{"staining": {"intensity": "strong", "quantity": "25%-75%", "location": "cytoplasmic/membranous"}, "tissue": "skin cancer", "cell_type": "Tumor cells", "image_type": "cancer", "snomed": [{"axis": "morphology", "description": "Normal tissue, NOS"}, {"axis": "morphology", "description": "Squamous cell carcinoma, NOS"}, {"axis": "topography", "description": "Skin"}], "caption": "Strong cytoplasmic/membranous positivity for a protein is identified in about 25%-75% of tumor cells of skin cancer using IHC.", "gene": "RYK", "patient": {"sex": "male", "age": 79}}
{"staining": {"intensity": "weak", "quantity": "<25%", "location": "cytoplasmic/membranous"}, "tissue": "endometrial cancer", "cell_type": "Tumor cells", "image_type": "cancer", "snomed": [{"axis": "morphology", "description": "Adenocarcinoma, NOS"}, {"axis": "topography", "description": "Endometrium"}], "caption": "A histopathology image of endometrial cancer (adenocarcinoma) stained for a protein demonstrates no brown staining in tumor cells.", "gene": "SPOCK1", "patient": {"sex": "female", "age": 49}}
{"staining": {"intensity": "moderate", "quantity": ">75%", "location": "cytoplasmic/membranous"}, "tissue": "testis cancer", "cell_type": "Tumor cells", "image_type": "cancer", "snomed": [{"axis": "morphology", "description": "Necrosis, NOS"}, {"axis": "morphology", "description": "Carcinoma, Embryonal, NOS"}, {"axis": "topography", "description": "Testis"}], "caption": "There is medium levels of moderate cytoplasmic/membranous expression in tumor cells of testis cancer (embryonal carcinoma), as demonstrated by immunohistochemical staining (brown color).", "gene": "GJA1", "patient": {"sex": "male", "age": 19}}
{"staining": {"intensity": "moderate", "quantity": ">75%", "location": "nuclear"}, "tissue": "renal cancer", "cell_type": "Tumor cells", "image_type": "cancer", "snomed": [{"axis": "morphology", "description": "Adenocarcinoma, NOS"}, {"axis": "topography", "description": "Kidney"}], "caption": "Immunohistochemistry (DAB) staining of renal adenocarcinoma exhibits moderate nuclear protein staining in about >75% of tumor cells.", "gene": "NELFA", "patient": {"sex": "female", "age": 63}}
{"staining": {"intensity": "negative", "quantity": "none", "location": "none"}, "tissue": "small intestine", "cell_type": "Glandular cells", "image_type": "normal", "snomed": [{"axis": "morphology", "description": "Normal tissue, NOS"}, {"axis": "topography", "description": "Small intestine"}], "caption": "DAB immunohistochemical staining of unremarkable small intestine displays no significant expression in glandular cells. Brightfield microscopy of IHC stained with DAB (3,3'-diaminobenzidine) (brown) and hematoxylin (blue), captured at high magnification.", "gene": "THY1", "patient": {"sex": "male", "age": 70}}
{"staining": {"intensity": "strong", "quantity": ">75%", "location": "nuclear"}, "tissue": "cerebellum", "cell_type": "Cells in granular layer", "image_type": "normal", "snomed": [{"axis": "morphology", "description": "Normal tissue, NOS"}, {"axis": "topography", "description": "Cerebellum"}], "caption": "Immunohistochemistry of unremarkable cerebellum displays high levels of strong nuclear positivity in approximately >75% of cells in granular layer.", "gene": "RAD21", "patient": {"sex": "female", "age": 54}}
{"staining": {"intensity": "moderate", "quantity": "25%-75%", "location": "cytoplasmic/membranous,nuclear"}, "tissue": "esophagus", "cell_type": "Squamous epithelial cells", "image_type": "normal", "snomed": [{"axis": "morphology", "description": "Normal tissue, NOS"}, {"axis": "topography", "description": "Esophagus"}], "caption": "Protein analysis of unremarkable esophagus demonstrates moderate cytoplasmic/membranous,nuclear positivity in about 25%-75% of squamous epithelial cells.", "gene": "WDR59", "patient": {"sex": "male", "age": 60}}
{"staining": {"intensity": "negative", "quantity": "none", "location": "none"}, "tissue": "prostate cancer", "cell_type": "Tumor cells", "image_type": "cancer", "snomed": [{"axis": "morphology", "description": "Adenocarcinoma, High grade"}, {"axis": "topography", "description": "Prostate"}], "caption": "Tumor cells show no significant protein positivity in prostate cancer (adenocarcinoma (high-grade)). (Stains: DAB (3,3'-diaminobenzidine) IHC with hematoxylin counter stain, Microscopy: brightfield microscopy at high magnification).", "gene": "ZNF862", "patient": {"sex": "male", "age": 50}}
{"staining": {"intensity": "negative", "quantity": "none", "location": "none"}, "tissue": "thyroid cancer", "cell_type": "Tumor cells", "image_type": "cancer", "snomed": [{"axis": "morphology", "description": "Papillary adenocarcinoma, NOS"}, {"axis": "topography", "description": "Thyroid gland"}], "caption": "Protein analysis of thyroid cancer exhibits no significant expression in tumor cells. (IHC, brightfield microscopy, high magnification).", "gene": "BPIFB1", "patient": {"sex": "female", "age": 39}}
━━━━
HOW TO COMPLETE THIS TASK: Begin with the first line of the records and reproduce each line as is, ending with the line that holds "(DAB) staining of".

OUTPUT FOR THIS EXERCISE:
{"staining": {"intensity": "strong", "quantity": "25%-75%", "location": "cytoplasmic/membranous"}, "tissue": "skin cancer", "cell_type": "Tumor cells", "image_type": "cancer", "snomed": [{"axis": "morphology", "description": "Normal tissue, NOS"}, {"axis": "morphology", "description": "Squamous cell carcinoma, NOS"}, {"axis": "topography", "description": "Skin"}], "caption": "Strong cytoplasmic/membranous positivity for a protein is identified in about 25%-75% of tumor cells of skin cancer using IHC.", "gene": "RYK", "patient": {"sex": "male", "age": 79}}
{"staining": {"intensity": "weak", "quantity": "<25%", "location": "cytoplasmic/membranous"}, "tissue": "endometrial cancer", "cell_type": "Tumor cells", "image_type": "cancer", "snomed": [{"axis": "morphology", "description": "Adenocarcinoma, NOS"}, {"axis": "topography", "description": "Endometrium"}], "caption": "A histopathology image of endometrial cancer (adenocarcinoma) stained for a protein demonstrates no brown staining in tumor cells.", "gene": "SPOCK1", "patient": {"sex": "female", "age": 49}}
{"staining": {"intensity": "moderate", "quantity": ">75%", "location": "cytoplasmic/membranous"}, "tissue": "testis cancer", "cell_type": "Tumor cells", "image_type": "cancer", "snomed": [{"axis": "morphology", "description": "Necrosis, NOS"}, {"axis": "morphology", "description": "Carcinoma, Embryonal, NOS"}, {"axis": "topography", "description": "Testis"}], "caption": "There is medium levels of moderate cytoplasmic/membranous expression in tumor cells of testis cancer (embryonal carcinoma), as demonstrated by immunohistochemical staining (brown color).", "gene": "GJA1", "patient": {"sex": "male", "age": 19}}
{"staining": {"intensity": "moderate", "quantity": ">75%", "location": "nuclear"}, "tissue": "renal cancer", "cell_type": "Tumor cells", "image_type": "cancer", "snomed": [{"axis": "morphology", "description": "Adenocarcinoma, NOS"}, {"axis": "topography", "description": "Kidney"}], "caption": "Immunohistochemistry (DAB) staining of renal adenocarcinoma exhibits moderate nuclear protein staining in about >75% of tumor cells.", "gene": "NELFA", "patient": {"sex": "female", "age": 63}}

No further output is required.